### [What the exercise asks]
Each record is to be printed again exactly, though not its pictures.

### [Records for processing]
*** Begin section ***
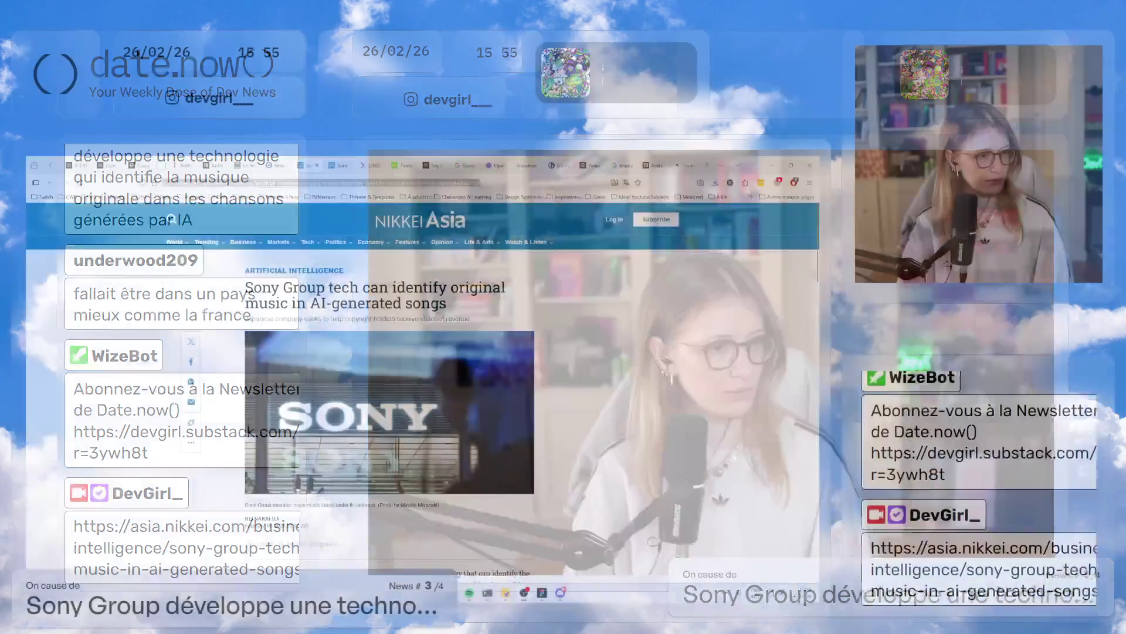
- Zoom the Sony AI-music article to 200% and scroll down to its opening paragraph
{"action": "scroll", "coordinate": [612, 433], "scroll_direction": "up", "scroll_amount": 4}
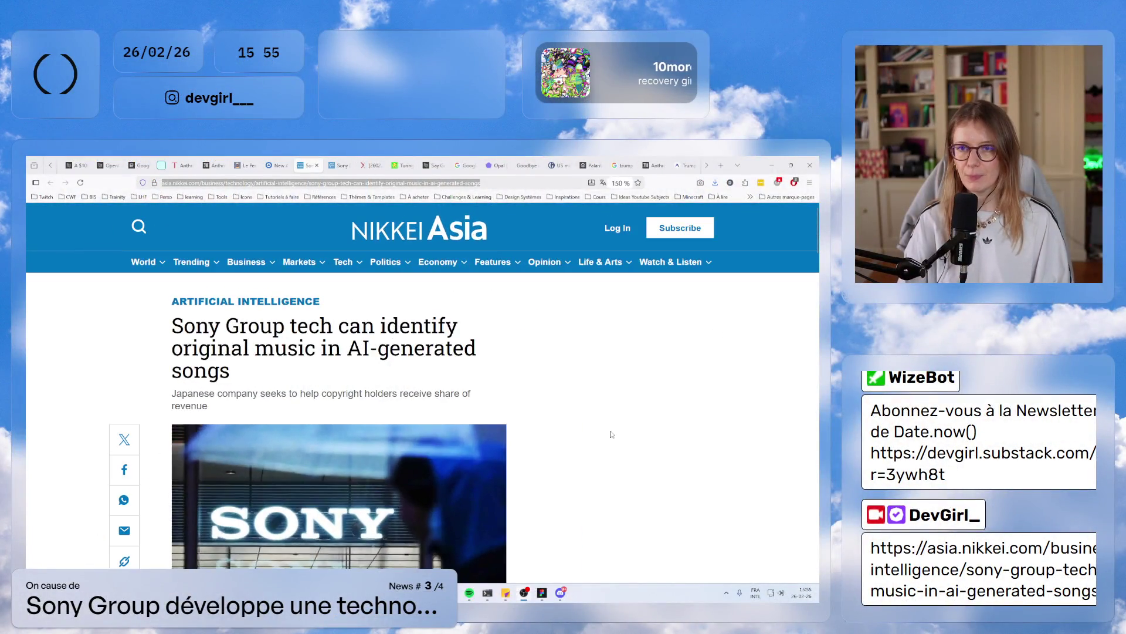
{"action": "scroll", "coordinate": [611, 434], "scroll_direction": "up", "scroll_amount": 3}
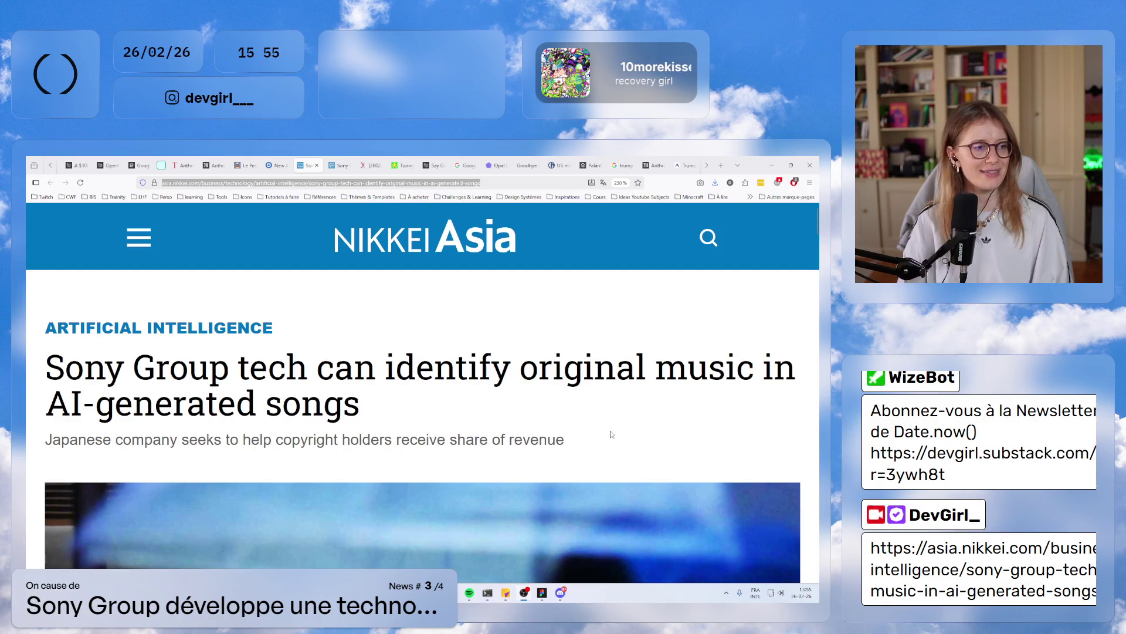
{"action": "scroll", "coordinate": [611, 434], "scroll_direction": "down", "scroll_amount": 3}
{"action": "scroll", "coordinate": [613, 425], "scroll_direction": "up", "scroll_amount": 2}
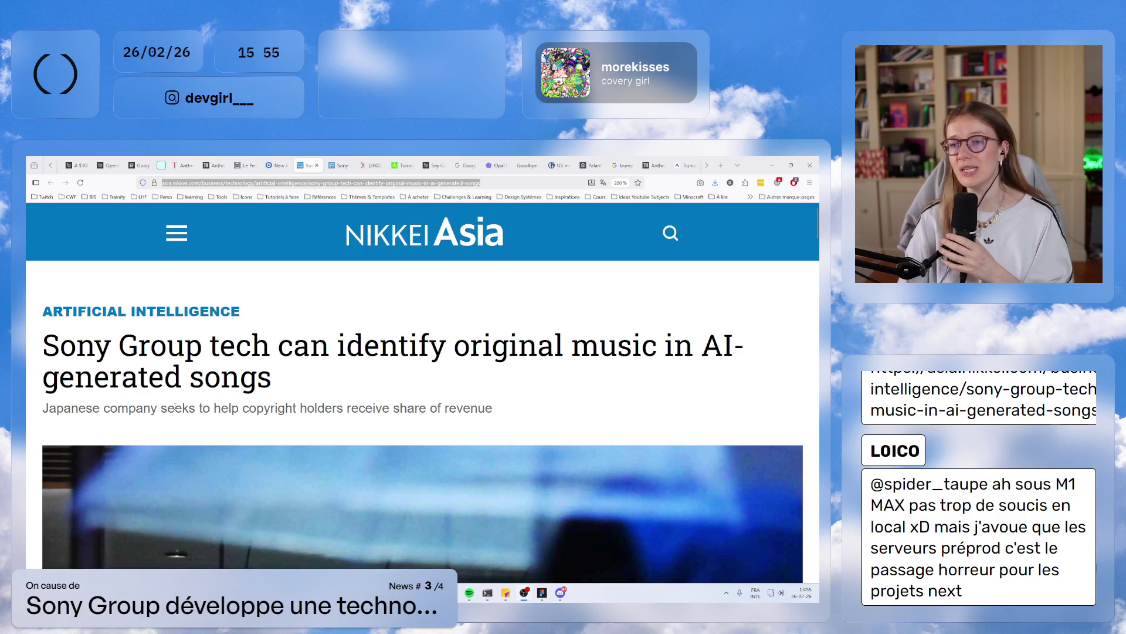
{"action": "scroll", "coordinate": [176, 407], "scroll_direction": "down", "scroll_amount": 10}
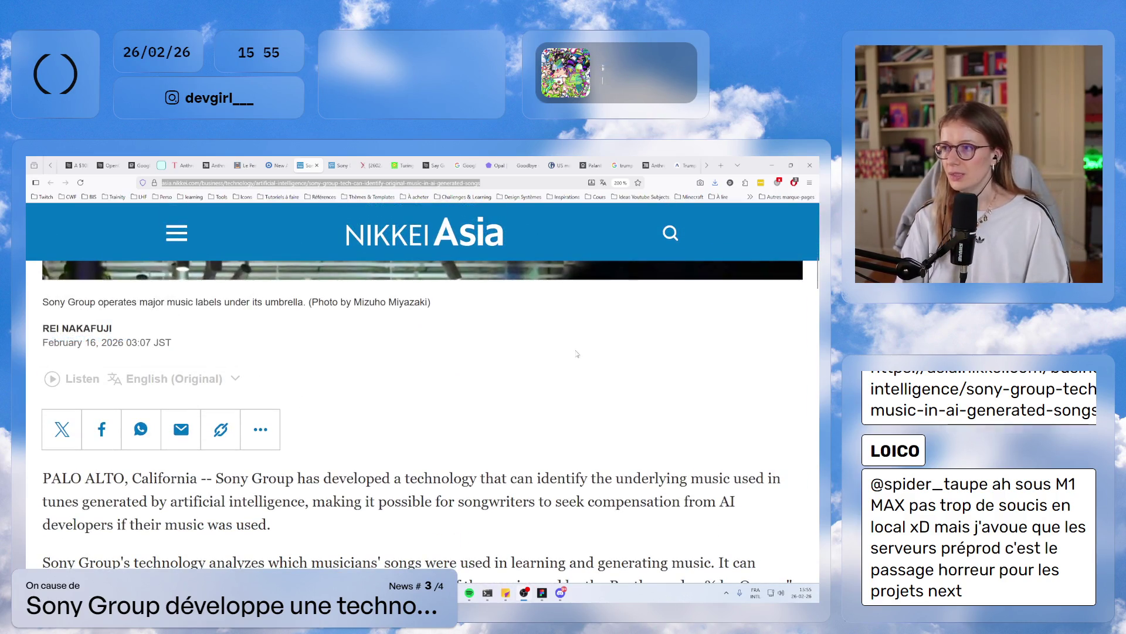
- Highlight the opening dateline, then the phrase about analyzing which musicians' songs were used
{"action": "scroll", "coordinate": [506, 372], "scroll_direction": "down", "scroll_amount": 3}
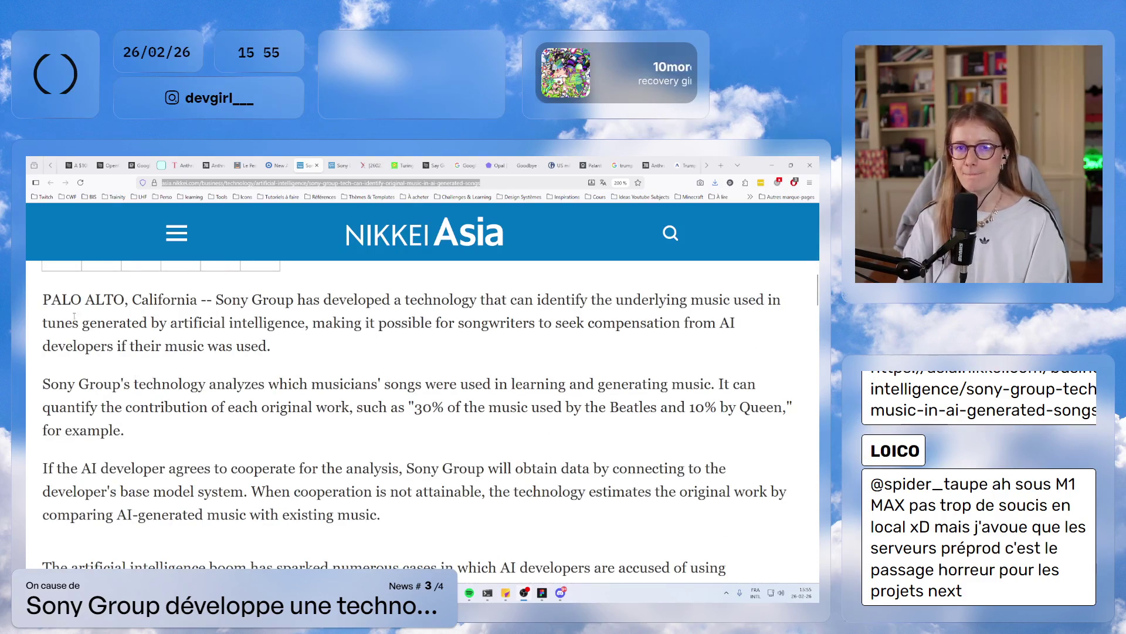
{"action": "left_click_drag", "start_coordinate": [60, 302], "coordinate": [252, 301]}
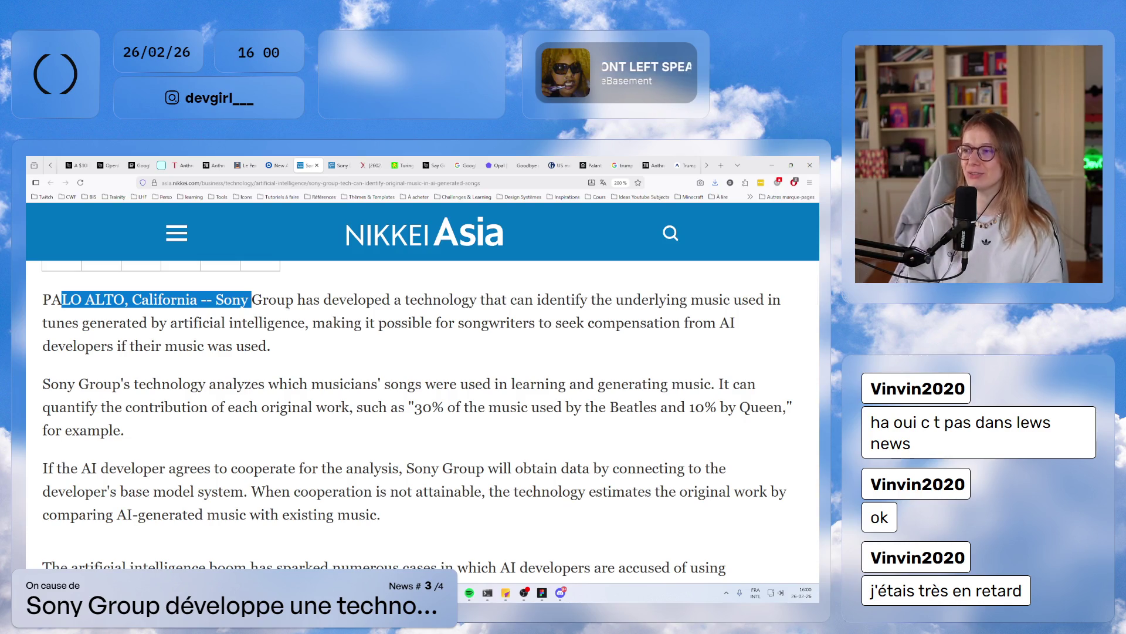
{"action": "left_click_drag", "start_coordinate": [183, 384], "coordinate": [408, 384]}
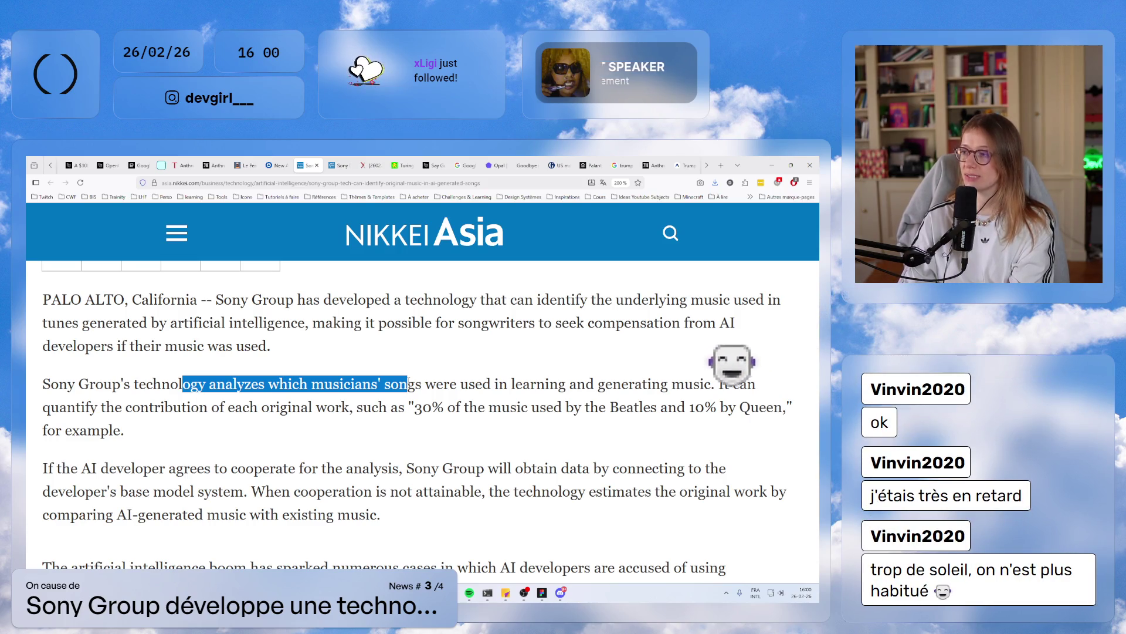
- Read further down, highlighting passages including the opening of the AI boom paragraph
{"action": "scroll", "coordinate": [411, 387], "scroll_direction": "down", "scroll_amount": 2}
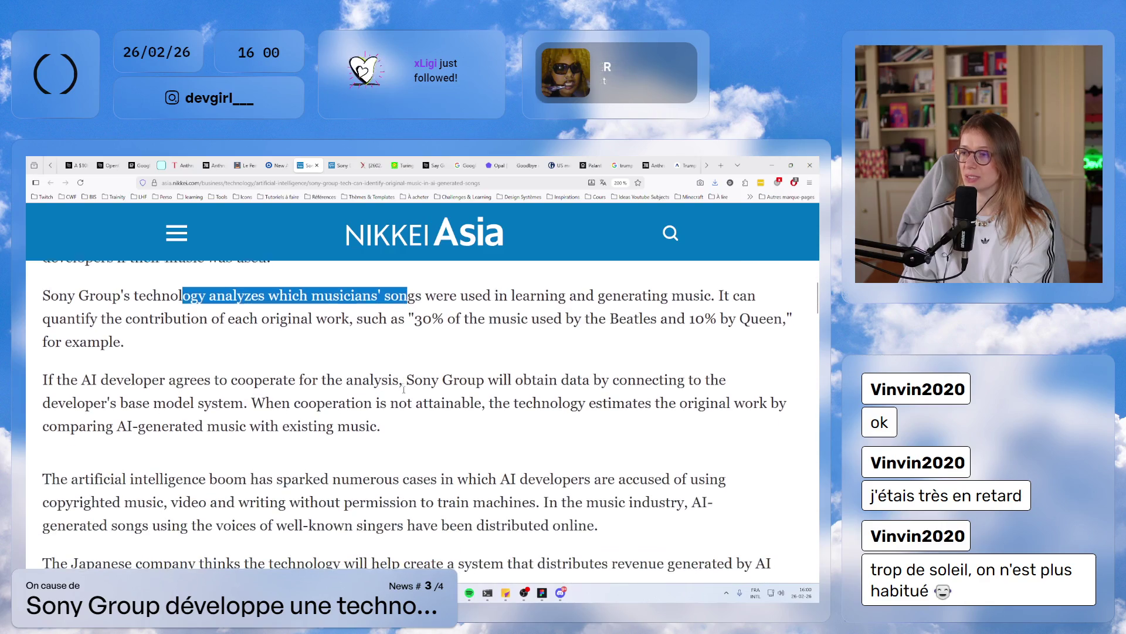
{"action": "left_click_drag", "start_coordinate": [159, 379], "coordinate": [401, 380]}
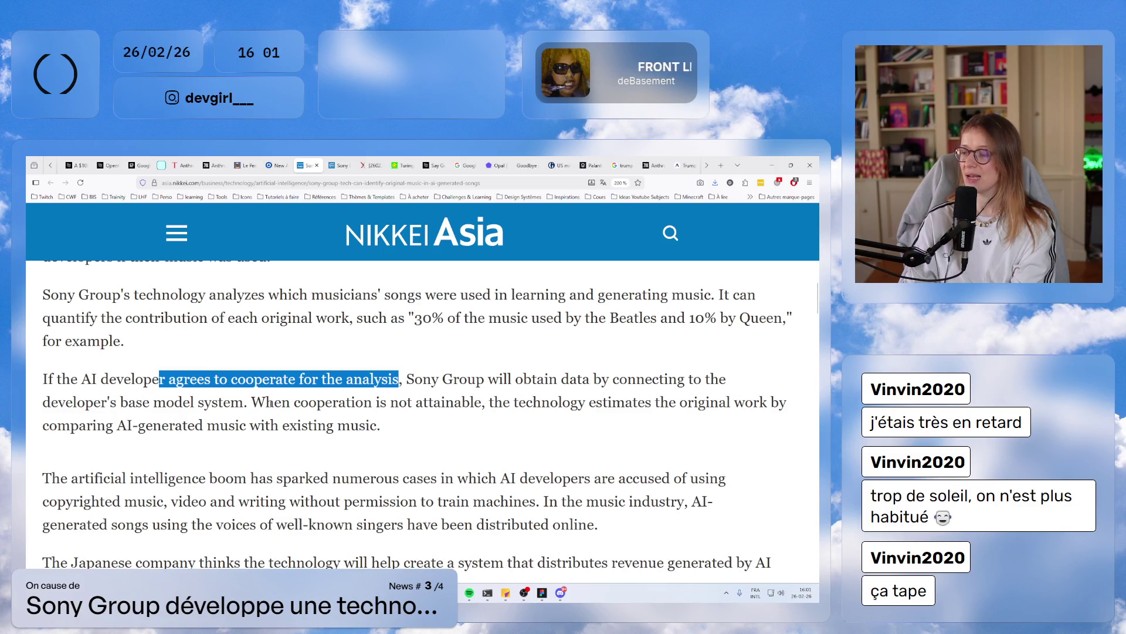
{"action": "scroll", "coordinate": [271, 397], "scroll_direction": "down", "scroll_amount": 2}
{"action": "left_click_drag", "start_coordinate": [228, 337], "coordinate": [314, 336]}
*** End section ***
### [Solution]
- Zoom the Sony AI-music article to 200% and scroll down to its opening paragraph
{"action": "scroll", "coordinate": [612, 433], "scroll_direction": "up", "scroll_amount": 4}
{"action": "scroll", "coordinate": [611, 434], "scroll_direction": "up", "scroll_amount": 3}
{"action": "scroll", "coordinate": [611, 434], "scroll_direction": "down", "scroll_amount": 3}
{"action": "scroll", "coordinate": [613, 425], "scroll_direction": "up", "scroll_amount": 2}
{"action": "scroll", "coordinate": [176, 407], "scroll_direction": "down", "scroll_amount": 10}
- Highlight the opening dateline, then the phrase about analyzing which musicians' songs were used
{"action": "scroll", "coordinate": [506, 372], "scroll_direction": "down", "scroll_amount": 3}
{"action": "left_click_drag", "start_coordinate": [60, 302], "coordinate": [252, 301]}
{"action": "left_click_drag", "start_coordinate": [183, 384], "coordinate": [408, 384]}
- Read further down, highlighting passages including the opening of the AI boom paragraph
{"action": "scroll", "coordinate": [411, 387], "scroll_direction": "down", "scroll_amount": 2}
{"action": "left_click_drag", "start_coordinate": [159, 379], "coordinate": [401, 380]}
{"action": "scroll", "coordinate": [271, 397], "scroll_direction": "down", "scroll_amount": 2}
{"action": "left_click_drag", "start_coordinate": [228, 337], "coordinate": [314, 336]}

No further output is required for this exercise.